## Directions
Reproduce the entries below verbatim, from their first line through the line containing "scientific name: Calceolaria glandulosa", including both of those lines.

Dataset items
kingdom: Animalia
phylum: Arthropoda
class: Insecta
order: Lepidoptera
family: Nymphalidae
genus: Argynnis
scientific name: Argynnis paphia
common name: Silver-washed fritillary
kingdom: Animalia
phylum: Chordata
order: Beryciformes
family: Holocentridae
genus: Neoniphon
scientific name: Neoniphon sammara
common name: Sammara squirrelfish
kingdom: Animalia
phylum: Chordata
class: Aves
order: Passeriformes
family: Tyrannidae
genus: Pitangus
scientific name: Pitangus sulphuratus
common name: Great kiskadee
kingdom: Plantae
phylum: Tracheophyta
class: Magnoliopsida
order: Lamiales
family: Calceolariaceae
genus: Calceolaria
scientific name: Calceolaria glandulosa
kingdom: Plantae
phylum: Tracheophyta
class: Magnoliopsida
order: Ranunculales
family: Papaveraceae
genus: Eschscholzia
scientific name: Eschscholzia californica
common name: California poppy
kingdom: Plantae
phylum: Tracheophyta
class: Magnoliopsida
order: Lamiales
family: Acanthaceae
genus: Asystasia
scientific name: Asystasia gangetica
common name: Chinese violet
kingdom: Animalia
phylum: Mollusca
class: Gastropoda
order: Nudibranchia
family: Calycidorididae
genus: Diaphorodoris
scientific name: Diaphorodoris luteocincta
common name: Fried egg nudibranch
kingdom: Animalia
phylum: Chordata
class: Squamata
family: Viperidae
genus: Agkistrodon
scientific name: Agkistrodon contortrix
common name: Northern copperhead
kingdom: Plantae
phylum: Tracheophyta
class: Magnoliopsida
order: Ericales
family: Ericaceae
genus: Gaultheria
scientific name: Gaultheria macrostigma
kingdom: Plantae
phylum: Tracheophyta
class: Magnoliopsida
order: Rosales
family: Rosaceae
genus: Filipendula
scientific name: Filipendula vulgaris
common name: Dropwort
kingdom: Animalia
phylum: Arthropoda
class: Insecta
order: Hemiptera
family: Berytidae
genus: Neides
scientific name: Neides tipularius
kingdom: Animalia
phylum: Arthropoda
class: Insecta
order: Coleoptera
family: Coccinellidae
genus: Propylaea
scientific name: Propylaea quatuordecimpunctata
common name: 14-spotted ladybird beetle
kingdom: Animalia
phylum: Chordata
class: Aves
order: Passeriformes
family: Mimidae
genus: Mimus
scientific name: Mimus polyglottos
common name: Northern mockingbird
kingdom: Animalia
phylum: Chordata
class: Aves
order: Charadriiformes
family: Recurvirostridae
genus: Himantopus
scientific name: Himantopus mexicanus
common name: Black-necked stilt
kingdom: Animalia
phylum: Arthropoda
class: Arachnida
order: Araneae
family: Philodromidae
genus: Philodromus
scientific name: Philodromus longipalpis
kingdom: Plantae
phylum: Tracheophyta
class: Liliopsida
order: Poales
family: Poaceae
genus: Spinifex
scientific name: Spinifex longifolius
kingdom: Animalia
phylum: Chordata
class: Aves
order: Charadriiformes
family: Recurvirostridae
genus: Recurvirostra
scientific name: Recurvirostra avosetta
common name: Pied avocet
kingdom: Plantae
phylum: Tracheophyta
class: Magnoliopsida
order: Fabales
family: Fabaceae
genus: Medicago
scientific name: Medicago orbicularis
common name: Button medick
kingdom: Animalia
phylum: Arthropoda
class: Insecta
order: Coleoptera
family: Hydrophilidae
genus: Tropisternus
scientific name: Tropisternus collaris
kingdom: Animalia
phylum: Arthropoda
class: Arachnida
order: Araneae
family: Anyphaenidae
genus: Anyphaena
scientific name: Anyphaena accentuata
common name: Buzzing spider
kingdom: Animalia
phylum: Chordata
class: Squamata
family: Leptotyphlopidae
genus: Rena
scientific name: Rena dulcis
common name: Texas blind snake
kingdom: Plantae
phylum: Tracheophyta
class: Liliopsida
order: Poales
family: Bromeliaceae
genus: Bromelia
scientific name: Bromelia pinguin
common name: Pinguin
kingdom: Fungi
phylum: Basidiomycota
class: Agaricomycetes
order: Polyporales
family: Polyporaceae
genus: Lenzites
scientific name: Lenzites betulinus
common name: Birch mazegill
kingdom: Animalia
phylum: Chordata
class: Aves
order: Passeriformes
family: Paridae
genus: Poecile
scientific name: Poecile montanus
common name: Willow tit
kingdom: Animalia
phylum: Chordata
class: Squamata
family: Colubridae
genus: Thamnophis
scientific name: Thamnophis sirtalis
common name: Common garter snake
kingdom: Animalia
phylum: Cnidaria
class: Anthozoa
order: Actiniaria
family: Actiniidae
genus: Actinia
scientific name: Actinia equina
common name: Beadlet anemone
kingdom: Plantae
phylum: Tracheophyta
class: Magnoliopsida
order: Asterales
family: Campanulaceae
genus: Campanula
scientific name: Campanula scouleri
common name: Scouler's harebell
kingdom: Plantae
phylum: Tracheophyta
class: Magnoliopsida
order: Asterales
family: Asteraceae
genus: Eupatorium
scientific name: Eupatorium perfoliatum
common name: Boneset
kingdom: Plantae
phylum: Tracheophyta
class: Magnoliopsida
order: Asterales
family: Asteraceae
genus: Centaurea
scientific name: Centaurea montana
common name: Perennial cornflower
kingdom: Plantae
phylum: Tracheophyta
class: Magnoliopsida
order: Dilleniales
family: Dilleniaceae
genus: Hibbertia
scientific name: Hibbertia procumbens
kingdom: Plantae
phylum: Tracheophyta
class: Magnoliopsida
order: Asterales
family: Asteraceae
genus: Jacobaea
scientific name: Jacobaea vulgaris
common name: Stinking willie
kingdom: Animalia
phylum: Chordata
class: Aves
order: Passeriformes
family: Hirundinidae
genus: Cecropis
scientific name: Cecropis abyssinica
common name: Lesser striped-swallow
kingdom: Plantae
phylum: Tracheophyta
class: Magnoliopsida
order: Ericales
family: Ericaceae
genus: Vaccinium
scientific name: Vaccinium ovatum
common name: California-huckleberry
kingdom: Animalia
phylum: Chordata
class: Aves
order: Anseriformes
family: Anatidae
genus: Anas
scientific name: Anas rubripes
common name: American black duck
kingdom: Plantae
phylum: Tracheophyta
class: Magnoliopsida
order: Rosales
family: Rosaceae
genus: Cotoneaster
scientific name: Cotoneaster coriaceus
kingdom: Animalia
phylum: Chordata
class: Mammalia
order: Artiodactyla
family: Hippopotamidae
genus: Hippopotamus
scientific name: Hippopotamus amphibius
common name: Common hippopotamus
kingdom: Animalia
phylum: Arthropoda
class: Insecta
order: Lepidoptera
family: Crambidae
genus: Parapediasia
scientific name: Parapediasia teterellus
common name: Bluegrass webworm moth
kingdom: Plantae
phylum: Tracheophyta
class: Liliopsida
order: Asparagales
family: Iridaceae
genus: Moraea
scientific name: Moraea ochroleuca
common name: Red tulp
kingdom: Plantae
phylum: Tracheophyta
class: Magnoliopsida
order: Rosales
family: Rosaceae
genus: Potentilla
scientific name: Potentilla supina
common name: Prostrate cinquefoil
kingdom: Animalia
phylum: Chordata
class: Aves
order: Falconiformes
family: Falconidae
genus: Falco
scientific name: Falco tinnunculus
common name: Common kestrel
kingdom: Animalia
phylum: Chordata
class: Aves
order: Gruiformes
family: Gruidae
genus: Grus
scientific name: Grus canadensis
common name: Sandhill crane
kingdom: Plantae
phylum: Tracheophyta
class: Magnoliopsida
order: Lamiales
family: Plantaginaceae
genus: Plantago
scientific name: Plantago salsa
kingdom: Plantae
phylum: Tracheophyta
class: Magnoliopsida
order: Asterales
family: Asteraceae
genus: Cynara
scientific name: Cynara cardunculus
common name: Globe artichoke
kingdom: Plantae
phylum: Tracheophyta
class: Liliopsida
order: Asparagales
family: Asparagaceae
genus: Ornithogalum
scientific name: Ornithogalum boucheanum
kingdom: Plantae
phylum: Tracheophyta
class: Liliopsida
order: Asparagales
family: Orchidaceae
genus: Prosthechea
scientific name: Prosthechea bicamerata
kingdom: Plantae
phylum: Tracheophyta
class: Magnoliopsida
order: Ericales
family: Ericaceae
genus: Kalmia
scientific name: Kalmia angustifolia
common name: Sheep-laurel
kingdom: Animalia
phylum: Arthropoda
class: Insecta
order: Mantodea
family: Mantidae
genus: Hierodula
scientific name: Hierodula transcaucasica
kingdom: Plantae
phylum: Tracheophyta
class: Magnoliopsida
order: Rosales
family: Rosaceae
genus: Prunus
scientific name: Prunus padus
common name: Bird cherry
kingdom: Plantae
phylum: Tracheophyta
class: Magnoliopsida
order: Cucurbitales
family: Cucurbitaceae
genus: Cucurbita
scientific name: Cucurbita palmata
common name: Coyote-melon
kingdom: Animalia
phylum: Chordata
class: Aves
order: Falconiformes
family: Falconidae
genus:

## The output
kingdom: Animalia
phylum: Arthropoda
class: Insecta
order: Lepidoptera
family: Nymphalidae
genus: Argynnis
scientific name: Argynnis paphia
common name: Silver-washed fritillary
kingdom: Animalia
phylum: Chordata
order: Beryciformes
family: Holocentridae
genus: Neoniphon
scientific name: Neoniphon sammara
common name: Sammara squirrelfish
kingdom: Animalia
phylum: Chordata
class: Aves
order: Passeriformes
family: Tyrannidae
genus: Pitangus
scientific name: Pitangus sulphuratus
common name: Great kiskadee
kingdom: Plantae
phylum: Tracheophyta
class: Magnoliopsida
order: Lamiales
family: Calceolariaceae
genus: Calceolaria
scientific name: Calceolaria glandulosa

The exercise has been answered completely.